Give every line of the data again, unchanged, but with no pictures.

Content starts

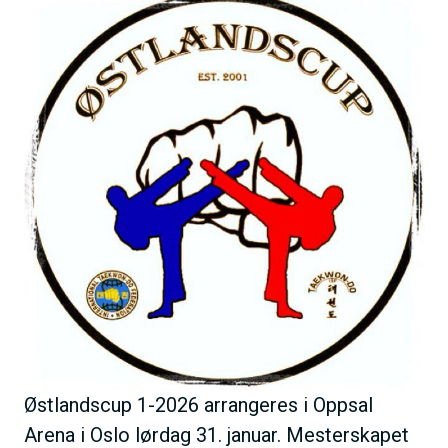
B
h
i
o
l
l
d
d
e
Østlandscup 1-2026 arrangeres i Oppsal
Arena i Oslo lørdag 31. januar. Mesterskapet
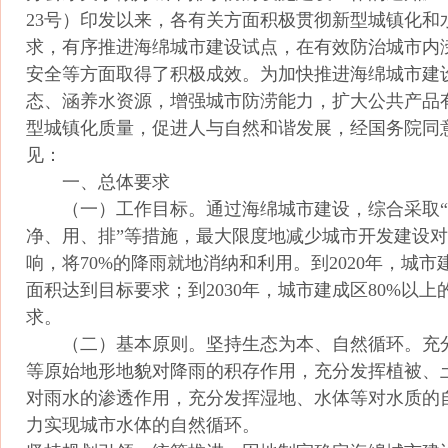
23号）印发以来，各有关方面积极贯彻新型城镇化和
求，有序推进海绵城市建设试点，在有效防治城市内
安全等方面取得了积极成效。为加快推进海绵城市建
态、涵养水资源，增强城市防涝能力，扩大公共产品
型城镇化质量，促进人与自然和谐发展，经国务院同
见：
一、总体要求
（一）工作目标。通过海绵城市建设，综合采取“
净、用、排”等措施，最大限度地减少城市开发建设
响，将70%的降雨就地消纳和利用。到2020年，城市
面积达到目标要求；到2030年，城市建成区80%以
求。
（二）基本原则。坚持生态为本、自然循环。充
等原始地形地貌对降雨的积存作用，充分发挥植被、
对雨水的渗透作用，充分发挥湿地、水体等对水质的
力实现城市水体的自然循环。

Content ends

COMPLETED TASK
B
h
i
o
l
l
d
d
e
Østlandscup 1-2026 arrangeres i Oppsal
Arena i Oslo lørdag 31. januar. Mesterskapet
23号）印发以来，各有关方面积极贯彻新型城镇化和
求，有序推进海绵城市建设试点，在有效防治城市内
安全等方面取得了积极成效。为加快推进海绵城市建
态、涵养水资源，增强城市防涝能力，扩大公共产品
型城镇化质量，促进人与自然和谐发展，经国务院同
见：
一、总体要求
（一）工作目标。通过海绵城市建设，综合采取“
净、用、排”等措施，最大限度地减少城市开发建设
响，将70%的降雨就地消纳和利用。到2020年，城市
面积达到目标要求；到2030年，城市建成区80%以
求。
（二）基本原则。坚持生态为本、自然循环。充
等原始地形地貌对降雨的积存作用，充分发挥植被、
对雨水的渗透作用，充分发挥湿地、水体等对水质的
力实现城市水体的自然循环。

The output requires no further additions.